■ Your instructions ■
Your answer should consist of the lines in the following data that contain "down".

■ Available data ■
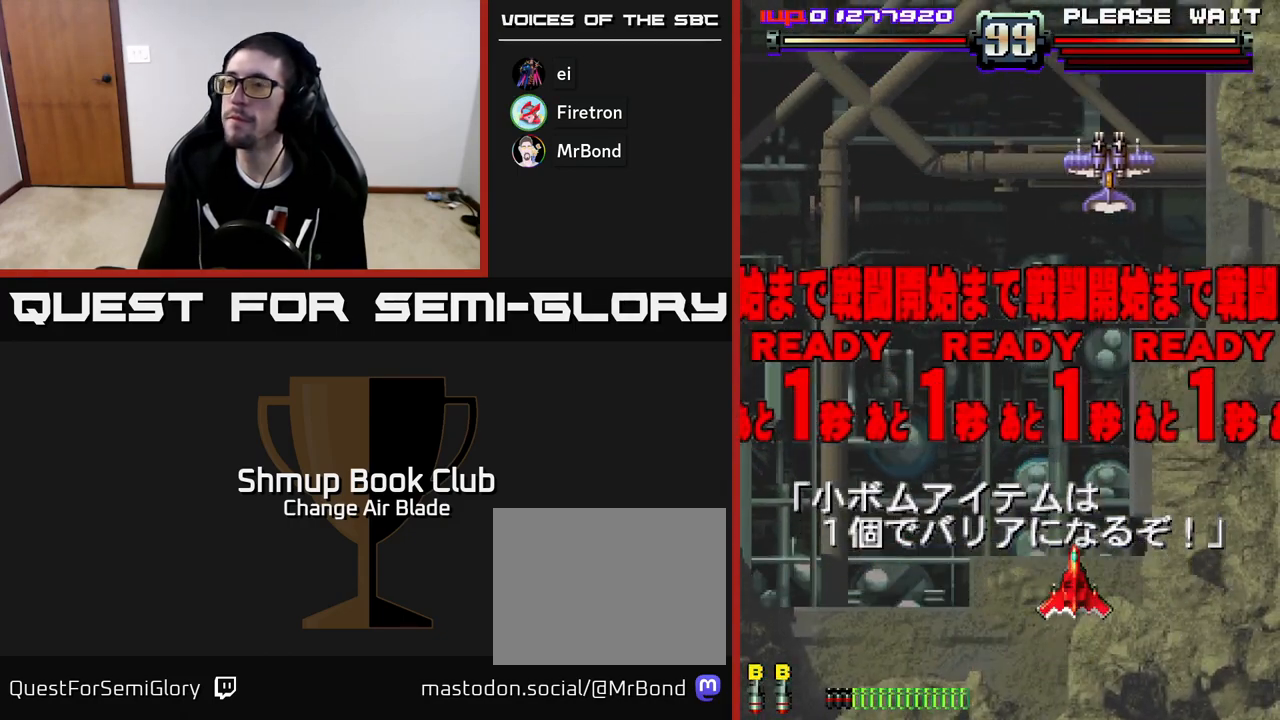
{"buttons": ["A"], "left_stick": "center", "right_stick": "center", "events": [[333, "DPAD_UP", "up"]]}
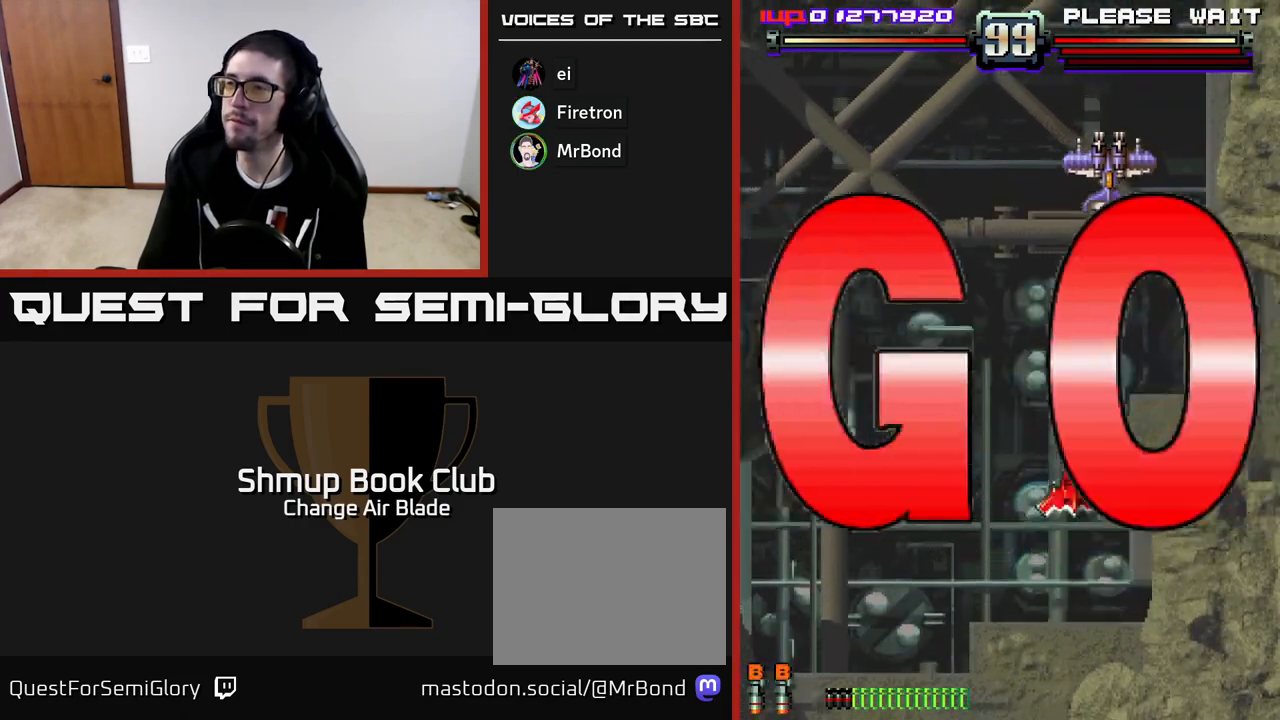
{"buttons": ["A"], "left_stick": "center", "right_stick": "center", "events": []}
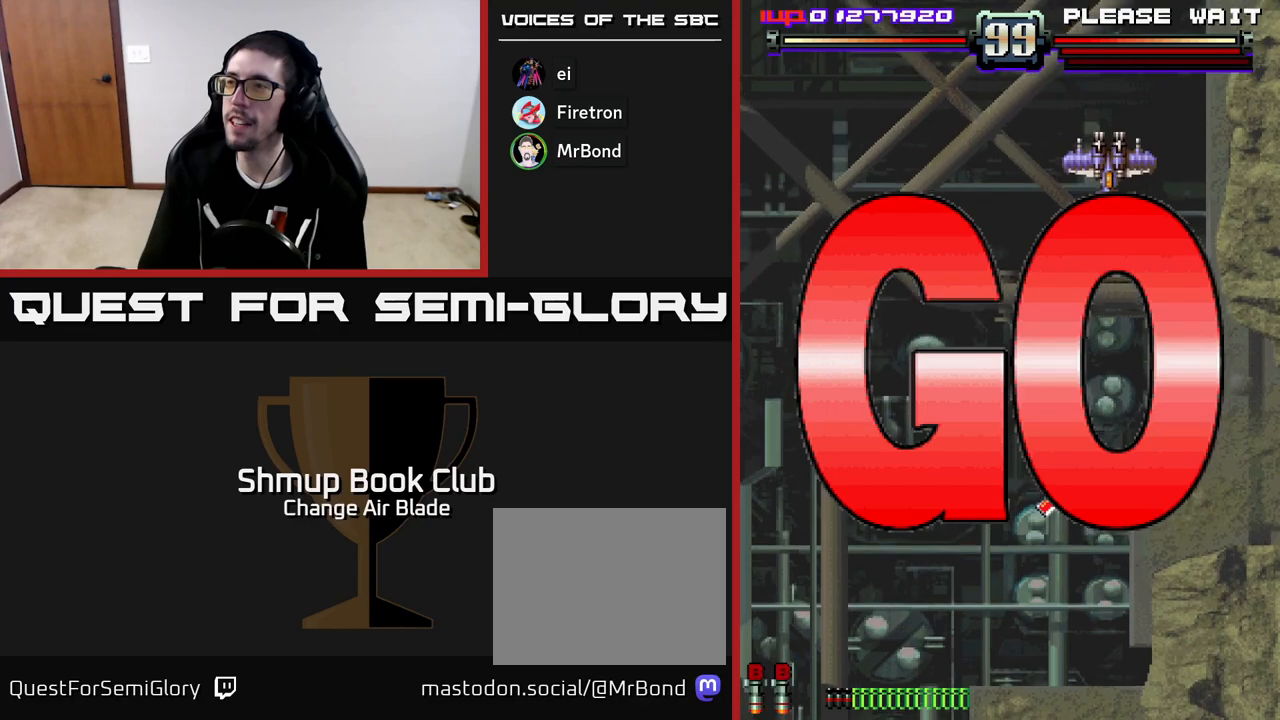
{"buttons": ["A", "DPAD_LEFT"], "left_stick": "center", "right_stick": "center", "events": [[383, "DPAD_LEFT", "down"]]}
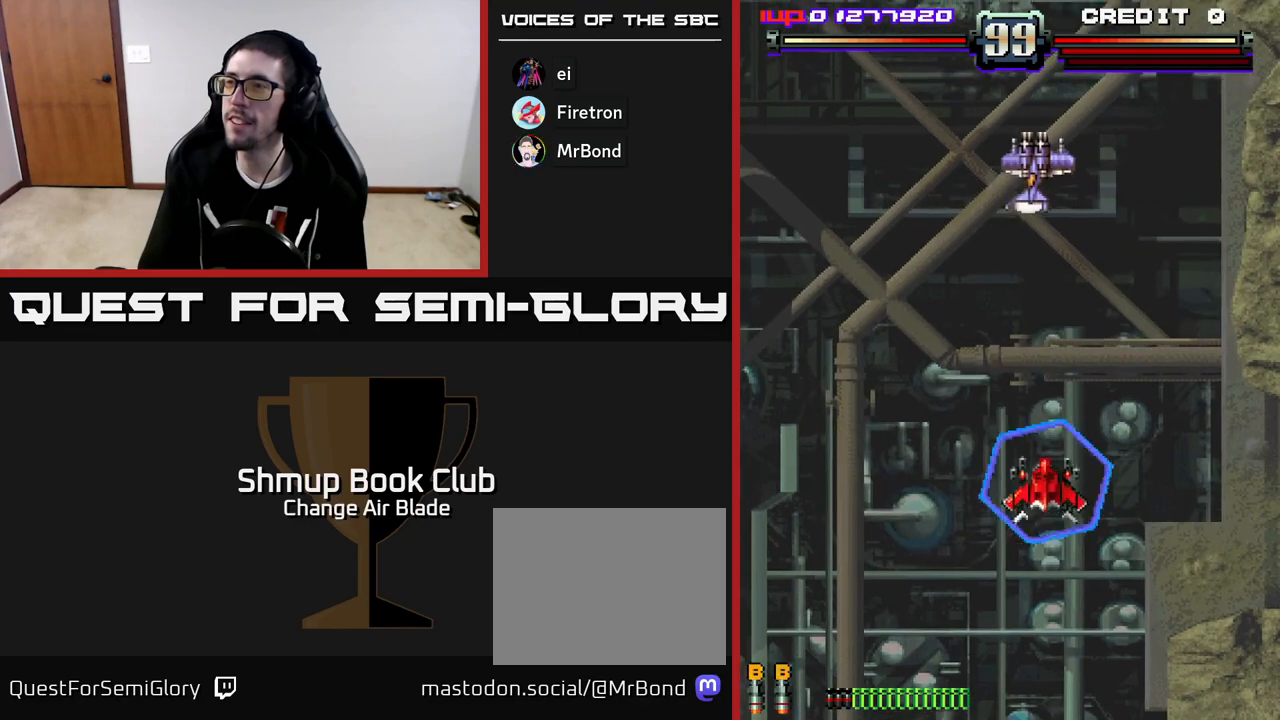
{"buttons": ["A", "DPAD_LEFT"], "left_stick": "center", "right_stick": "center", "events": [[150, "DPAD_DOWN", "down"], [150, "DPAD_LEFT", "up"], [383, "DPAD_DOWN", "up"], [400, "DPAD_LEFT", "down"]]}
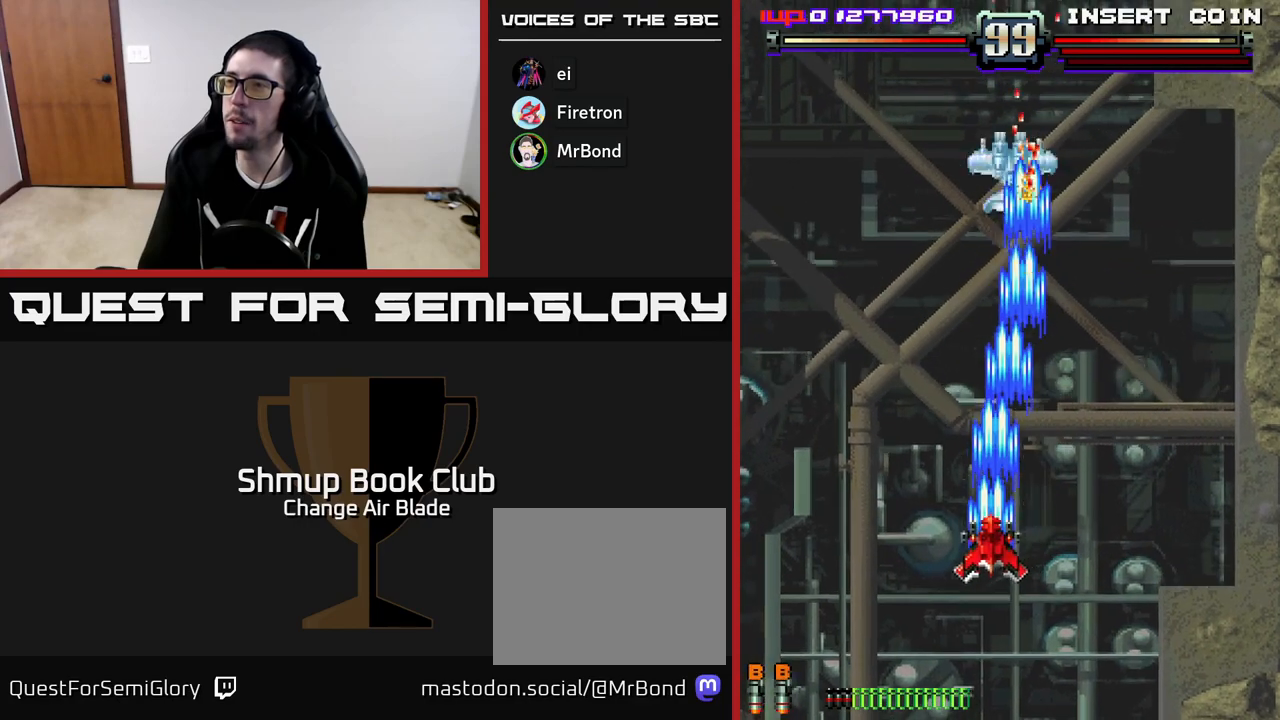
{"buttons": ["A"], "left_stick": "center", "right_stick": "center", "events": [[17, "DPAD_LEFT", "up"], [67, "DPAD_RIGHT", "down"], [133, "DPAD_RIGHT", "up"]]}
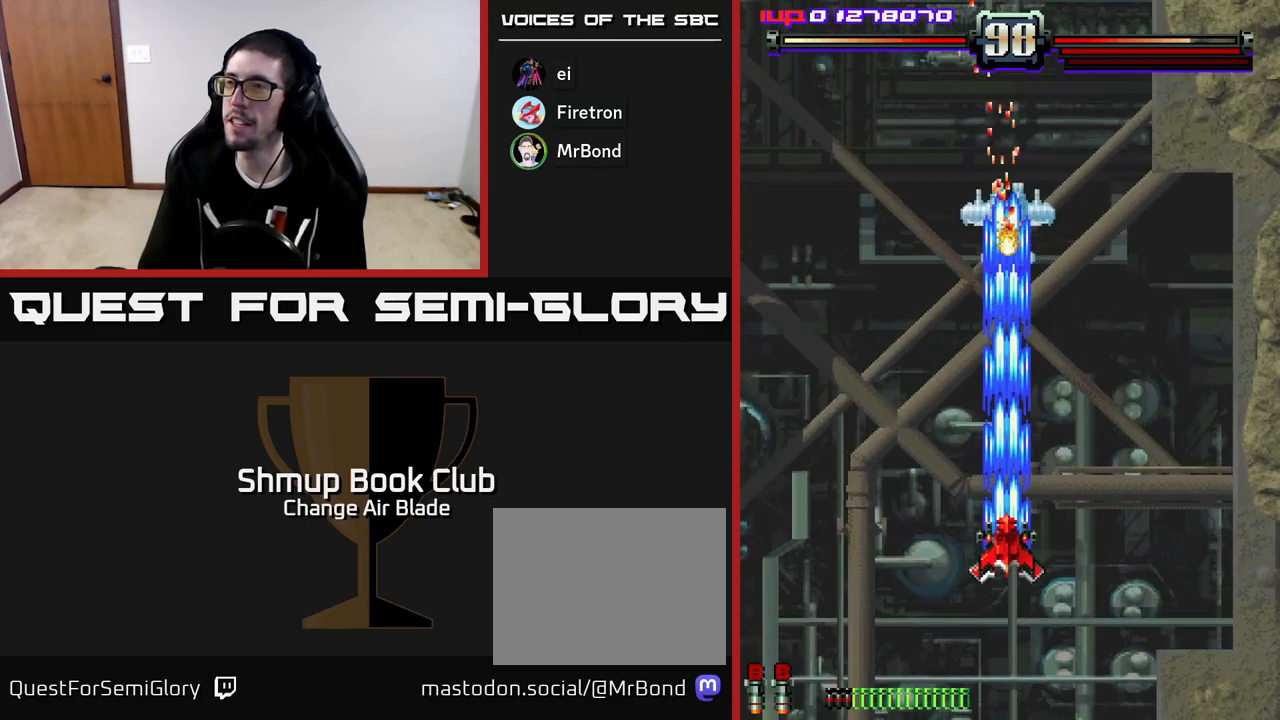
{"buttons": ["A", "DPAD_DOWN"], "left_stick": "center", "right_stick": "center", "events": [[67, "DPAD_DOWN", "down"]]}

■ Solution to the problem ■
{"buttons": ["A", "DPAD_LEFT"], "left_stick": "center", "right_stick": "center", "events": [[383, "DPAD_LEFT", "down"]]}
{"buttons": ["A", "DPAD_LEFT"], "left_stick": "center", "right_stick": "center", "events": [[150, "DPAD_DOWN", "down"], [150, "DPAD_LEFT", "up"], [383, "DPAD_DOWN", "up"], [400, "DPAD_LEFT", "down"]]}
{"buttons": ["A"], "left_stick": "center", "right_stick": "center", "events": [[17, "DPAD_LEFT", "up"], [67, "DPAD_RIGHT", "down"], [133, "DPAD_RIGHT", "up"]]}
{"buttons": ["A", "DPAD_DOWN"], "left_stick": "center", "right_stick": "center", "events": [[67, "DPAD_DOWN", "down"]]}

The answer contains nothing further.